I sit between my two children on the futon, on a Sunday morning, with a book I remember from childhood in my lap.
A book I remember sneaking out of my father’s den to read with friends, and I wonder now, decades later, how many kids did I teach about sex through the cartoon illustrations in “Where Did I Come From?”
I remember the sperms dressed in bowties and top hats swimming towards the egg, the pictures of the frumpy husband and wife standing naked as the book described the different aspects of male and female bodies, the page that shows them in bed, the man on top--as if that’s the only way-- the way I felt when I peeked at those pages, a mixture of curiosity, embarrassment, excitement, and dread.
And now, with my daughter almost seven, my son almost thirteen, but developmentally behind his sister, I plan on opening their minds to the true story of where they come from.
I want them to hear about sex from me and Nick, not from the whispered words of peers at school, not from a google search gone astray, not from a dry curriculum designed to inform with a subtext of fear, and so I ordered this childhood book of mine, with its familiar pictures and words (“Dad got me from the saloon” under an illustration of a baby in a beer mug pinching his father’s big red nose) as a guide to start the discussion.
Nick and I had our own “sex talk” first, mostly thinking of Elias, a middle-schooler now, surrounded by blooming adolescents, with bodies maturing, and minds open to whatever happens to fall into them from social media, television, older siblings, church, conversations overheard, and we realized we needed to have “the talk” with our first born before someone else does and he comes home parroting someone else’s words.
“Mom, mom, do you know what a pussy is?”
(Oh wait, he might have heard that from me..)
“Its another name for a cat.

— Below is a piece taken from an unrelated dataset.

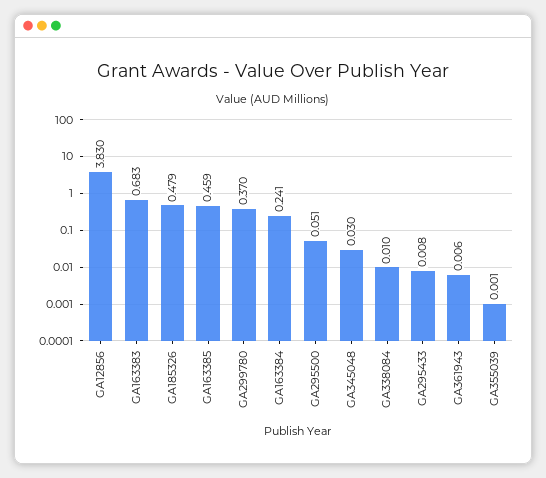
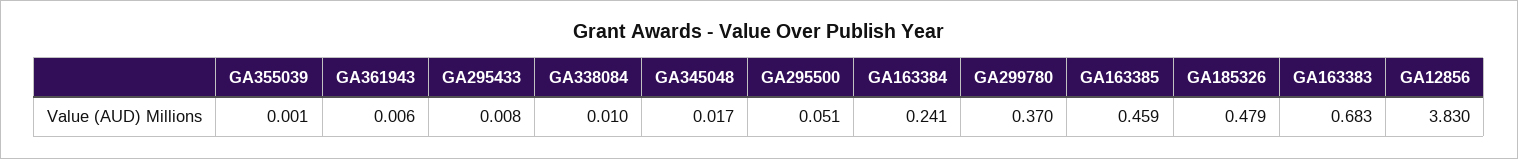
GA345048: 0.03 -> 0.017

Your Dad’s allergic. Lets move on…”
At first we didn't think Olive was ready. Too young. Too innocent. And yet the more I contemplated it, especially in the current political time of sexual molestation minimized, of “sex” as a dirty word in the news, I thought, but sex can be innocent too, in the way that anything natural can be, and so why not introduce her to the beauty and science of it while she is young, and save the more complex conversations for another year.
So here we sit, with the secrets of sex awaiting. “This book explains how you both got to be in my tummy,” I say. “Its ok to ask questions as I read.”

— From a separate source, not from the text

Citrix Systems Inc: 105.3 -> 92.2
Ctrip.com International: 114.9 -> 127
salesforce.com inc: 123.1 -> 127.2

Neither of my children appear nervous or worried or embarrassed.
(Feelings that still linger in me when I attempt to discuss sexuality, along with the feeling of shame— butt-loads of shame that I’ve slowly shoveled over the years.)
And why should they? They don't yet know to be. They haven't absorbed our society’s mixed messages about sex. Use it in every advertisement. Don't talk about it. Men want it. Women embody it. Don't teach children about it. Blame adolescents for getting it wrong.
I begin to read Peter Mayle's words: We wrote this book because we thought you’d like to know exactly where you came from, and how it all happened…
I turn the pages, adding text of my own when the perspective seems too male.
(Mayle writes: By this time the man wants to get as close to the woman as he can, because he's feeling very loving to her. I add: And she wants to get as close to him as possible because she's feeling very loving to him.)
My children listen, Nick sits on the edge of the futon, and we only have to clarify that you can’t actually see the sperm, like tadpoles, in the semen without a high-powered microscope, otherwise, when the book closes, Olive returns to her cartwheels and Elias his specific comments about elevators, and the earth never shatters, nor their sense of themselves in the world, just a deeper understanding of a normal part of who we are as people who love, who procreate, who evolve to accept sex as an expression of living.
Good as it is, you just can't do it all day long.
I know more complicated discussions await. I’m just happy we started the conversation. And if Olive ever sneaks the book from the shelf to show her friends, I hope their parents will forgive me.
How cool! We also have talks, and books scattered around. You'll enjoy the Robie Harris series (It's Not the Stork/It's So Amazing/It's Perfectly Normal) all about physical development, sex, bodies....and to my surprise I have discovered that the American Girl series books on puberty, friendship etc are all quite well done.
Nothing better than good books and good conversations, over and over and over.
Posted by: Susan | 11/16/2016 at 07:07 AM
Susan, thank you for the recommendation of the Robie Harris books; I'll check them out next. And yes, over and over again:)
Posted by: Christy | 11/16/2016 at 08:29 AM
I remember that book! We definitely snuck it off the shelf! I don't remember those words, but the illustrations stuck in my head.
Posted by: Alexandra Heidinger | 11/20/2016 at 01:33 PM
We kept that book obvious so you and your friends would check it out. We weren't hiding it!